I’ll try to expand on these in later articles, but here is what I have been up to health-wise the past year-and-a-half:
– April 2011, I began a five-year Bronchiolitis Obliterans Syndrome (BOS) study at the National Institute of Health. This study’s goal is to get FDA approval to use Montelukast (commercially known as Singulair and typically prescribed for asthma) as an authorized treatment for BOS. Since I began taking the drug I have been able to stop taking the steroid called prednisone—which is a major victory—and my lung condition has remained stable, as proven by regular pulmonary function testing.
– January 2012, I began twice weekly Extracorporeal Photopheresis (ECP) treatments at Johns Hopkins Dermatology Center. While there is no conclusive evidence as of yet, it is thought that this blood treatment may be effective in bringing calm to all those crazy outta control T-cells (affectionately called GVHD) that we post-transplant patients tend to get. I cannot say for sure that these treatments have helped; but I can most definitely say that they haven’t hurt — except for the fact that they take a big painful bite of time out of my life. Each treatment is about three-hours long; add to that the drive time coming and going plus the system prep time and it comes close to being a five-hour-per-treatment bite of time. Ouch. But, if you’re looking for options to treat your GVHD, you surely want to consider ECP as one of them.

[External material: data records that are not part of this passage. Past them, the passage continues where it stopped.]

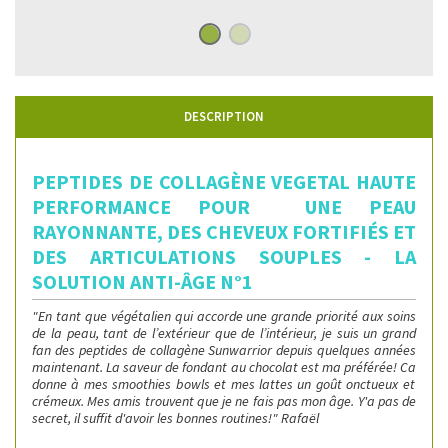
DESCRIPTION
PEPTIDES DE COLLAGÈNE VEGETAL HAUTE
PERFORMANCE POUR UNE PEAU
RAYONNANTE, DES CHEVEUX FORTIFIÉS ET
DES ARTICULATIONS SOUPLES - LA
SOLUTION ANTI-ÂGE N°1
"En tant que végétalien qui accorde une grande priorité aux soins
de la peau, tant de l’extérieur que de l’intérieur, je suis un grand
fan des peptides de collagène Sunwarrior depuis quelques années
maintenant.
La saveur de fondant au chocolat est ma préférée!
Ca
donne à mes smoothies bowls et mes lattes un goût onctueux et
crémeux.
Mes amis trouvent que je ne fais pas mon âge
. Y'a pas de
secret, il suffit d'avoir les bonnes routines!" Rafaël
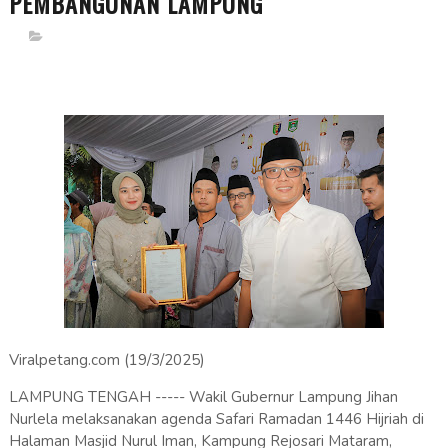
PEMBANGUNAN LAMPUNG
Viralpetang.com (19/3/2025)
LAMPUNG TENGAH ----- Wakil Gubernur Lampung Jihan
Nurlela melaksanakan agenda Safari Ramadan 1446 Hijriah di
Halaman Masjid Nurul Iman, Kampung Rejosari Mataram,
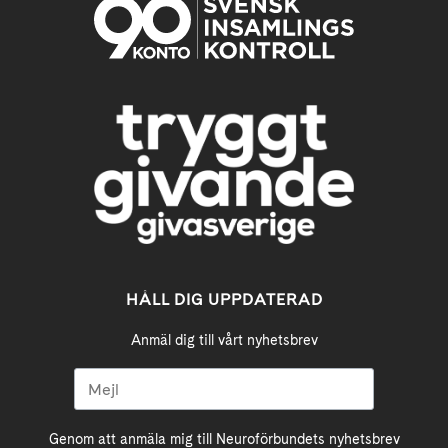
HÅLL DIG UPPDATERAD
Anmäl dig till vårt nyhetsbrev
Genom att anmäla mig till Neuroförbundets nyhetsbrev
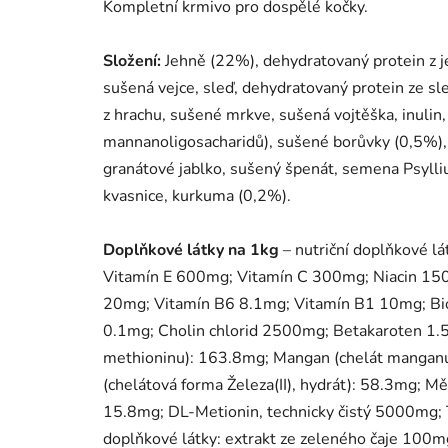
Kompletní krmivo pro dospělé kočky.
Složení:
Jehně (22%), dehydratovaný protein z j
sušená vejce, sleď, dehydratovaný protein ze sled
z hrachu, sušené mrkve, sušená vojtěška, inulin, 
mannanoligosacharidů), sušené borůvky (0,5%),
granátové jablko, sušený špenát, semena Psylli
kvasnice, kurkuma (0,2%).
Doplňkové látky na 1kg
– nutriční doplňkové 
Vitamín E 600mg; Vitamín C 300mg; Niacin 15
20mg; Vitamín B6 8.1mg; Vitamín B1 10mg; Bio
0.1mg; Cholin chlorid 2500mg; Betakaroten 1.5
methioninu): 163.8mg; Mangan (chelát manganu
(chelátová forma Železa(II), hydrát): 58.3mg; M
15.8mg; DL-Metionin, technicky čistý 5000mg;
doplňkové látky: extrakt ze zeleného čaje 100mg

– May 2012, I was fitted for Prose lenses at Johns Hopkins Wilmer Eye Institute. These scleral-type lenses used to be referred to as Boston Lenses, since Boston is where they were invented and was the only place where one could get them. Fortunately, Johns Hopkins now also provides the service. These vision-saving lenses have drastically changed and improved my quality of life.
– August 2012, I had cataract surgery in both eyes. Yeah, prednisone may have saved my life, but it definitely took a toll on my body. However, after I had the surgery and once my Prose lenses were readjusted for my new vision, my eyes are now bionic.
Those are the major things that I’ve been involved with that I feel could benefit others who are dealing with similar challenges as me. Of course, there are other things I have done and continue to do (like my countertop calisthenics, for instance) that may be of use, too, and of which I will write about at a later date.
Who knows, maybe someday I might even coral all this health stuff into an easy-to-read ebook, or something…
Until then please remember that whatever it is you’re seeking, or regardless your reason for visiting, I hope you find at least a little bit of solace from the words that have accumulated here over the years.